▶ _Task requirements_
Filter the entries below, keeping only the lines that contain the word "left", and copy each such line unchanged.

▶ _Input material_

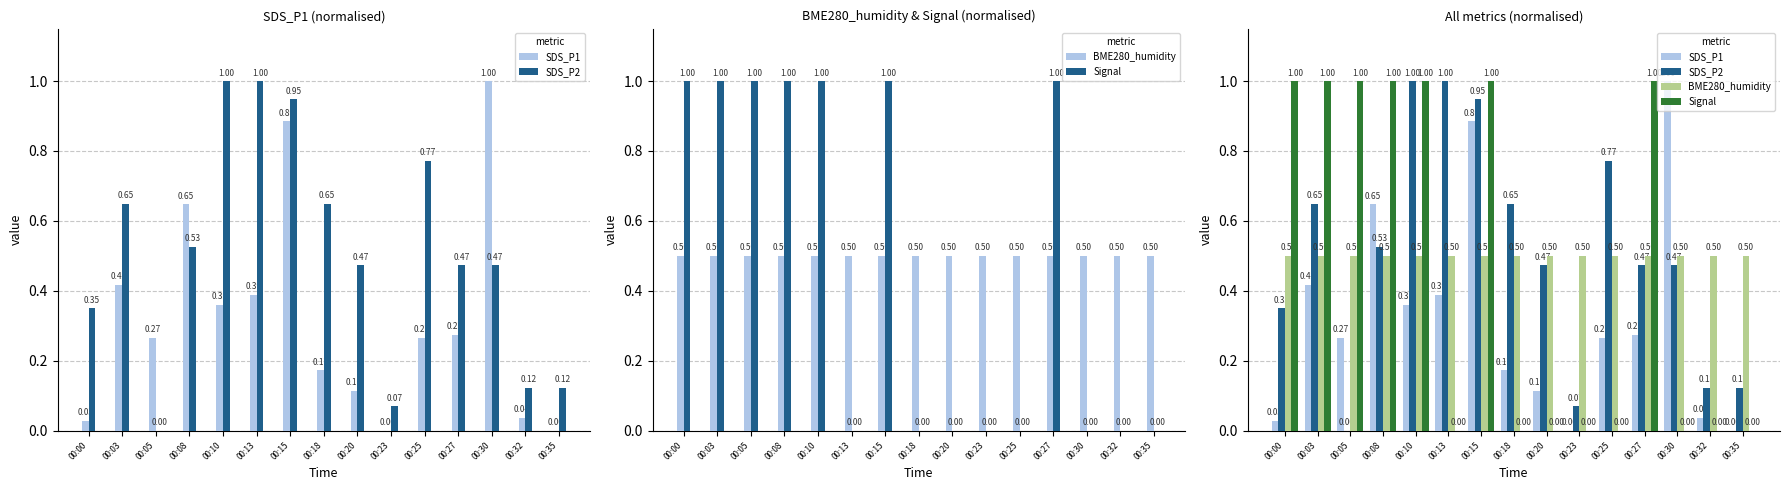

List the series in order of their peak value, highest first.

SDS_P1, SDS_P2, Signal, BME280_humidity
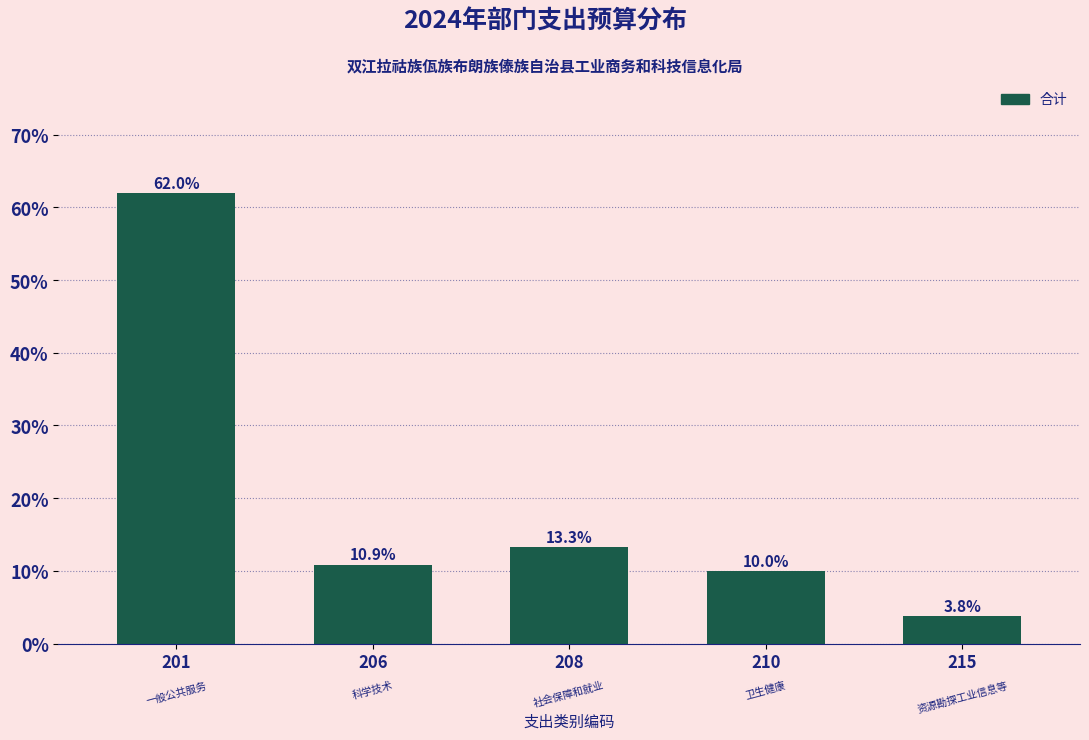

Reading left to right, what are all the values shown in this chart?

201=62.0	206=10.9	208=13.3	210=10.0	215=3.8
--
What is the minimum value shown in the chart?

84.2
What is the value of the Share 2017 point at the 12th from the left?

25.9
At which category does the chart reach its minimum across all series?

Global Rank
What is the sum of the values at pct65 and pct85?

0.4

▶ _Response to the task_
Reading left to right, what are all the values shown in this chart?
What is the value of the Share 2017 point at the 12th from the left?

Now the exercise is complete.